Background: Non-alcoholic Fatty Liver Disease (NAFLD) is common in HIV-infected
individuals. Liver biopsy remains the gold-standard procedure for the diagnosis of liver fibrosis, but
both Transient Elastography (TE) and Non-invasive Biomarkers (NIBMs) have emerged as alternatives.
Objectives: Our study’s aim was to validate commonly used NIBMs for the assessment of liver fibrosis
in a cohort of Greek HIV-mono-infected patients.
Methods: Inclusion criteria were confirmed HIV-infection and age>18 years and exclusion criteria
HBV or HCV seropositivity, liver disease other than NAFLD, alcohol abuse, ascites, transaminases
levels>4xULN(upper limit of normal) and Body-Mass index(BMI)>40. Liver stiffness (LS) measurement
with TE and thorough laboratory work up and medical history were acquired at study entry.
FIB-4, APRI, NFS, BARD, Forns and Lok scores were calculated for each patient.

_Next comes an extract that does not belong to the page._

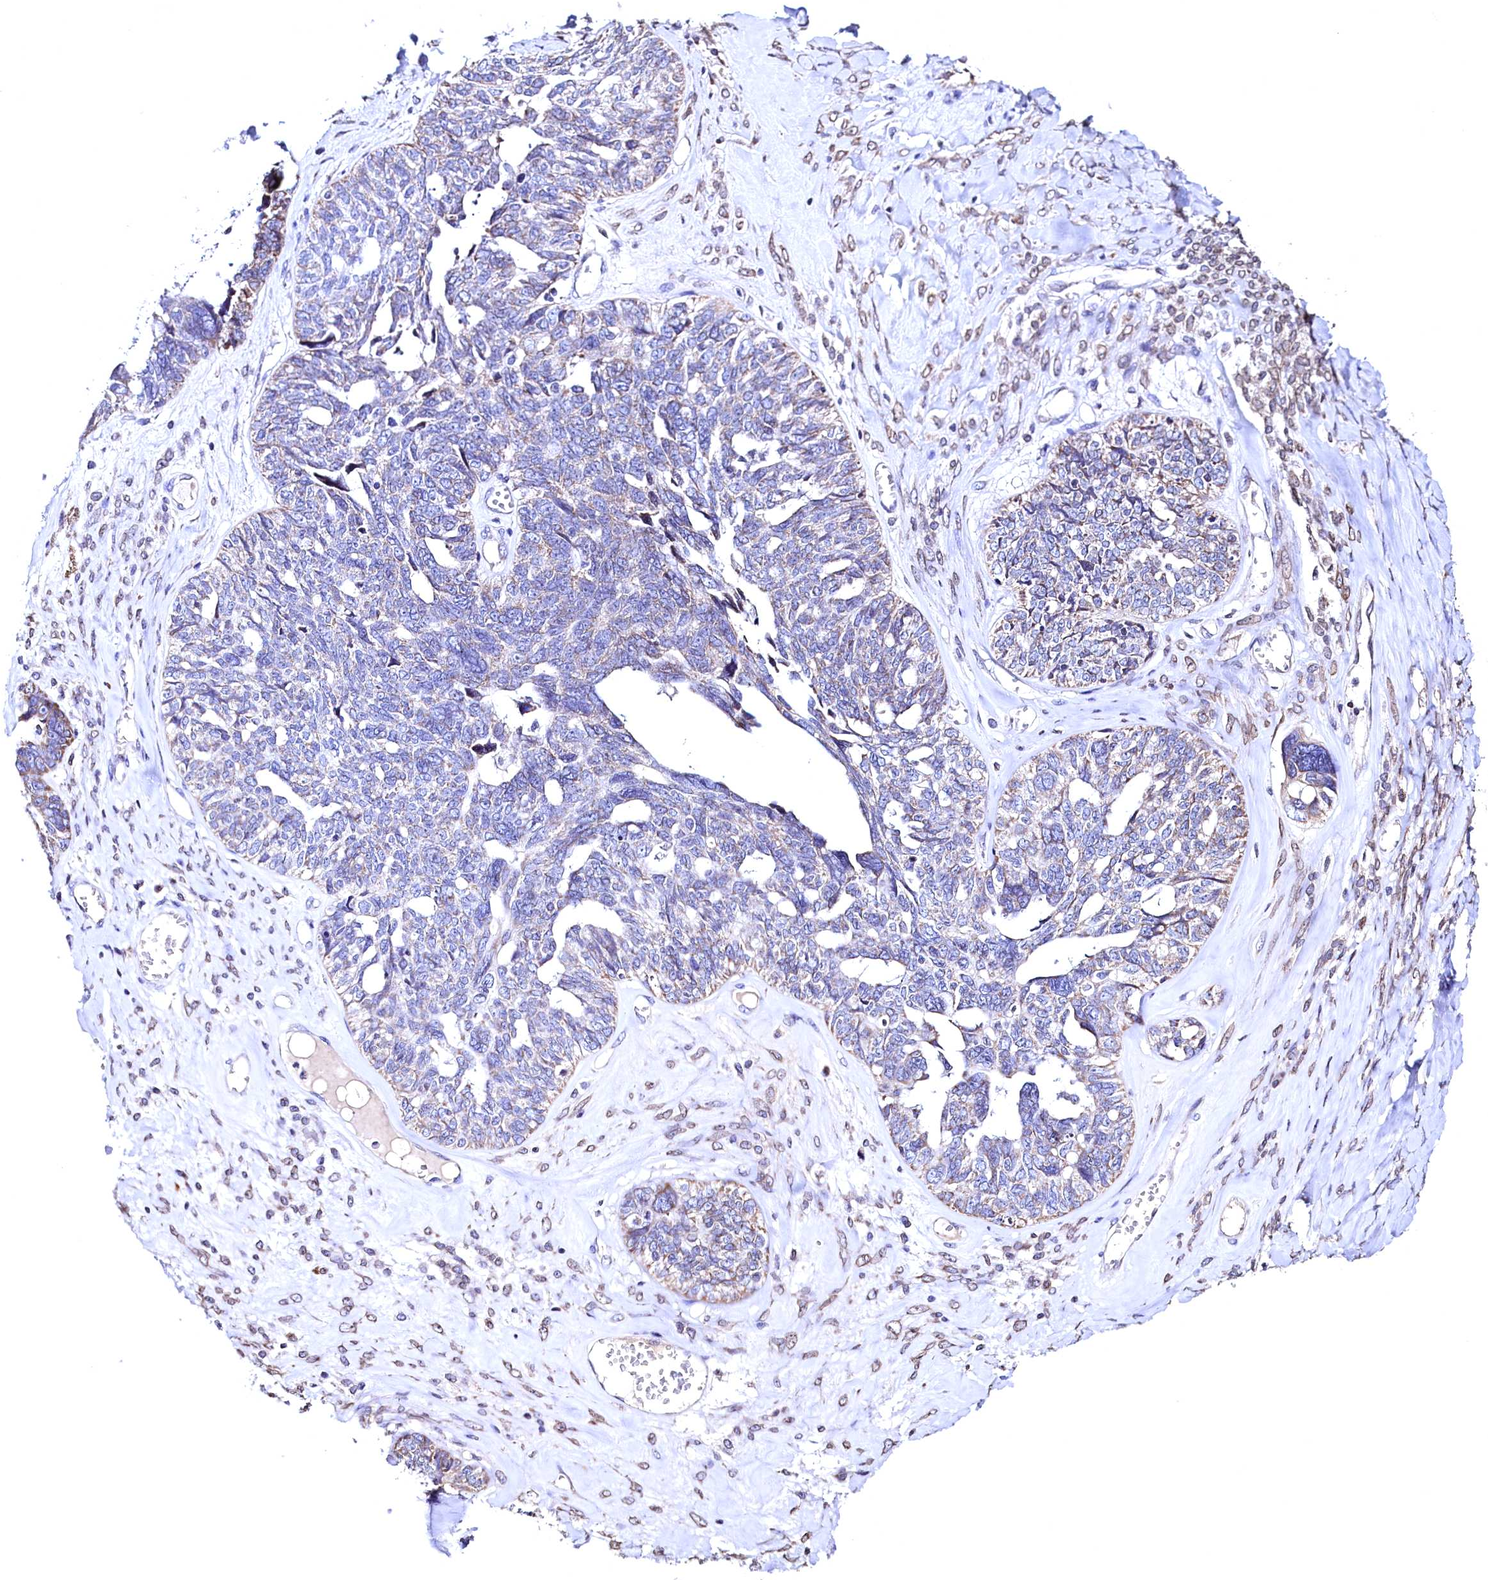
{"staining": {"intensity": "weak", "quantity": "<25%", "location": "cytoplasmic/membranous"}, "tissue": "ovarian cancer", "cell_type": "Tumor cells", "image_type": "cancer", "snomed": [{"axis": "morphology", "description": "Cystadenocarcinoma, serous, NOS"}, {"axis": "topography", "description": "Ovary"}], "caption": "Immunohistochemistry of ovarian cancer displays no staining in tumor cells.", "gene": "HAND1", "patient": {"sex": "female", "age": 79}}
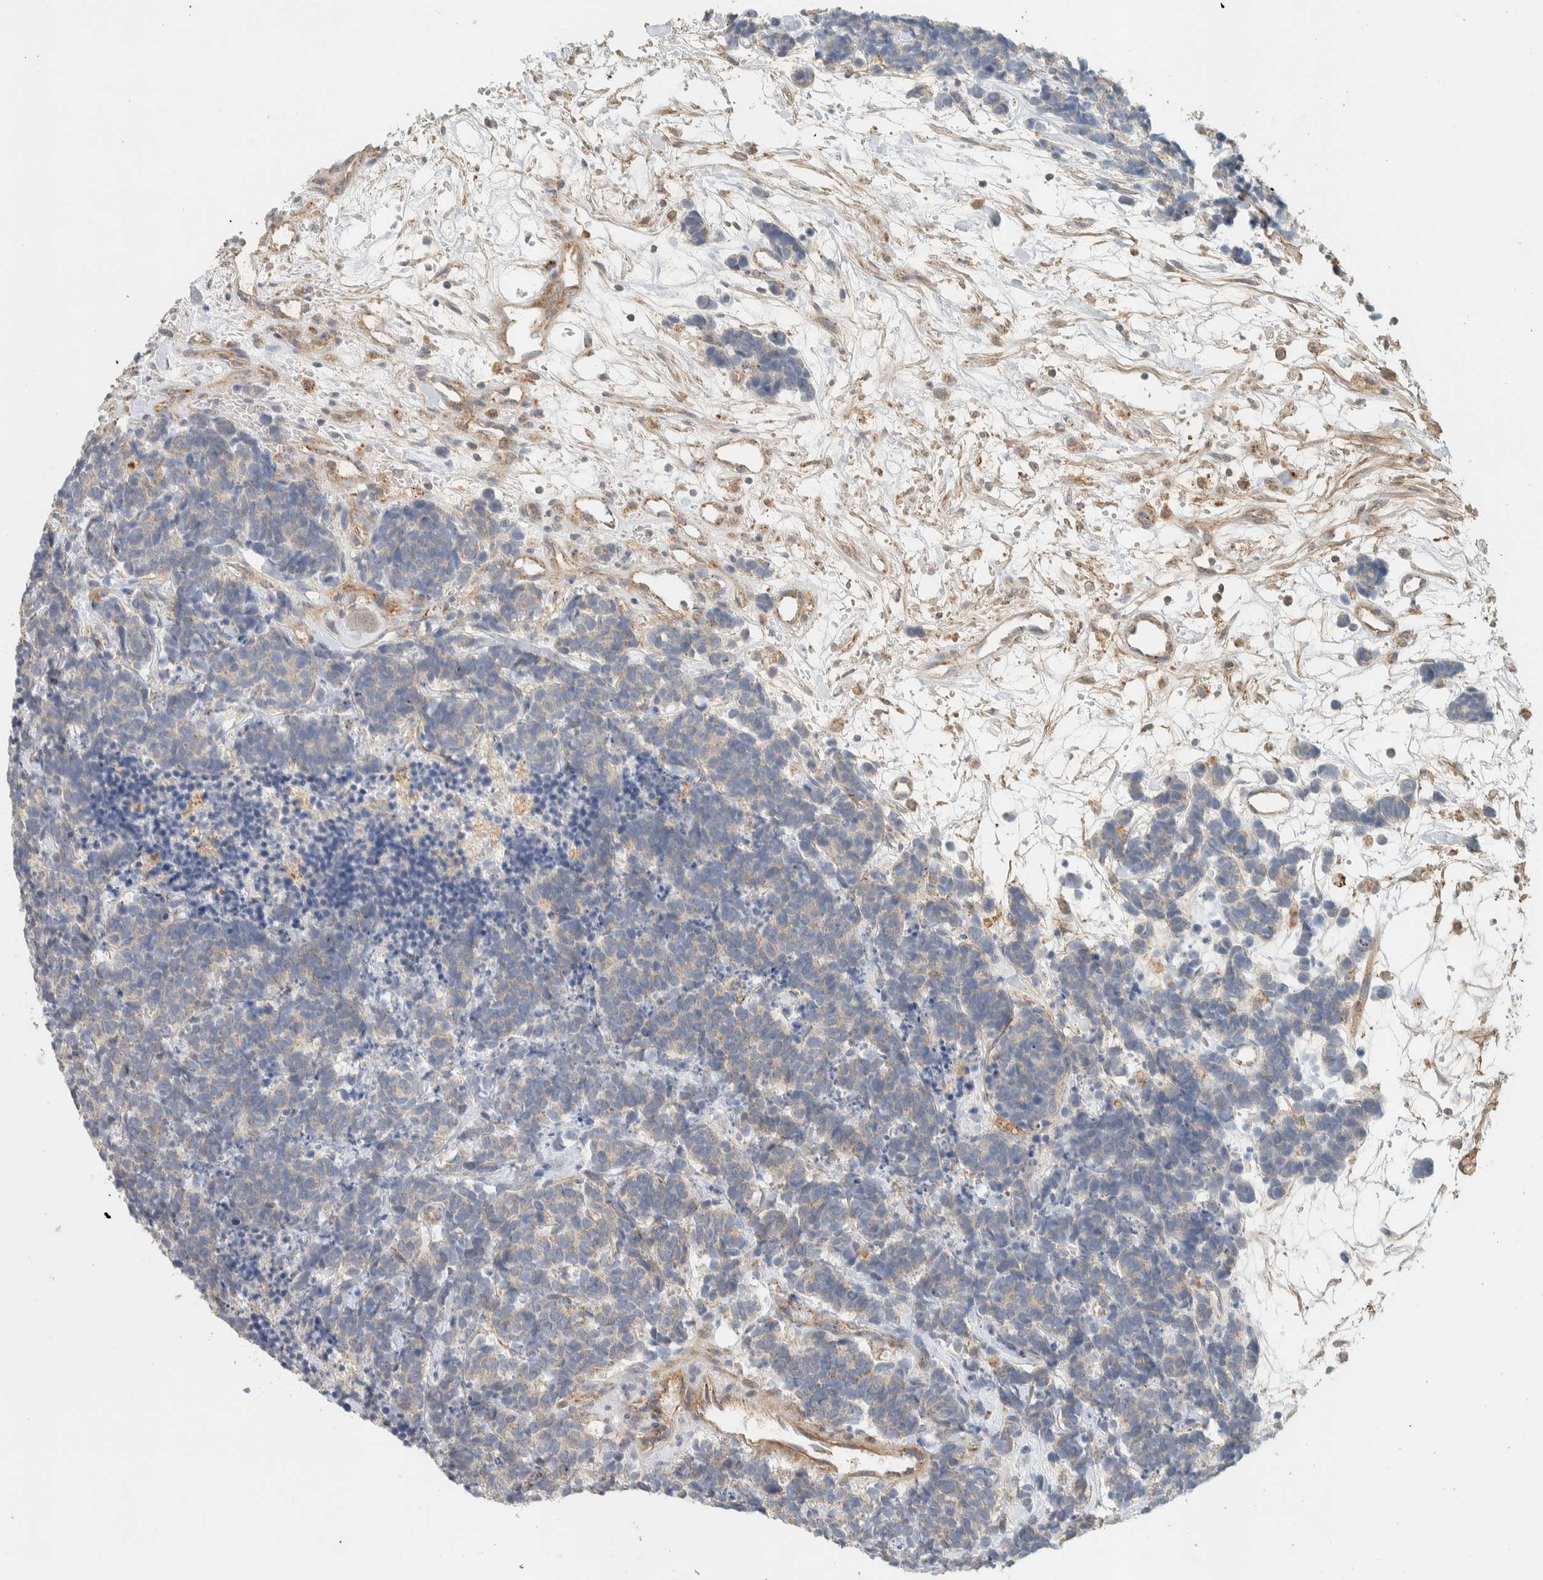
{"staining": {"intensity": "weak", "quantity": "<25%", "location": "cytoplasmic/membranous"}, "tissue": "carcinoid", "cell_type": "Tumor cells", "image_type": "cancer", "snomed": [{"axis": "morphology", "description": "Carcinoma, NOS"}, {"axis": "morphology", "description": "Carcinoid, malignant, NOS"}, {"axis": "topography", "description": "Urinary bladder"}], "caption": "DAB immunohistochemical staining of carcinoma displays no significant expression in tumor cells. (DAB (3,3'-diaminobenzidine) immunohistochemistry (IHC) visualized using brightfield microscopy, high magnification).", "gene": "PDE7B", "patient": {"sex": "male", "age": 57}}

Results: A total of 157 patients were eligible for this study. Significant liver fibrosis, compatible
with Metavir score of F3-F4, was found in only 11(7%) patients. These findings were in accordance
with those of the NIBMs; the BARD score constituting the only exception, allocating 102(65%) patients
as having significant liver fibrosis. In order to obtain a balance between sensitivity and specificity
new cut-offs for each NIBM were calculated; FIB-4 score yielded the best results, since by
changing the cut-off to 1.49 a sensitivity and specificity balanced for both close to 85% was
Conclusion: Our findings suggest that NIBMs can be used for the evaluation of liver fibrosis in HIV
mono-infected patients. New cut-offs for NIBMs should probably be calculated, to help distinguishing
patients with significant from those with mild/no fibrosis.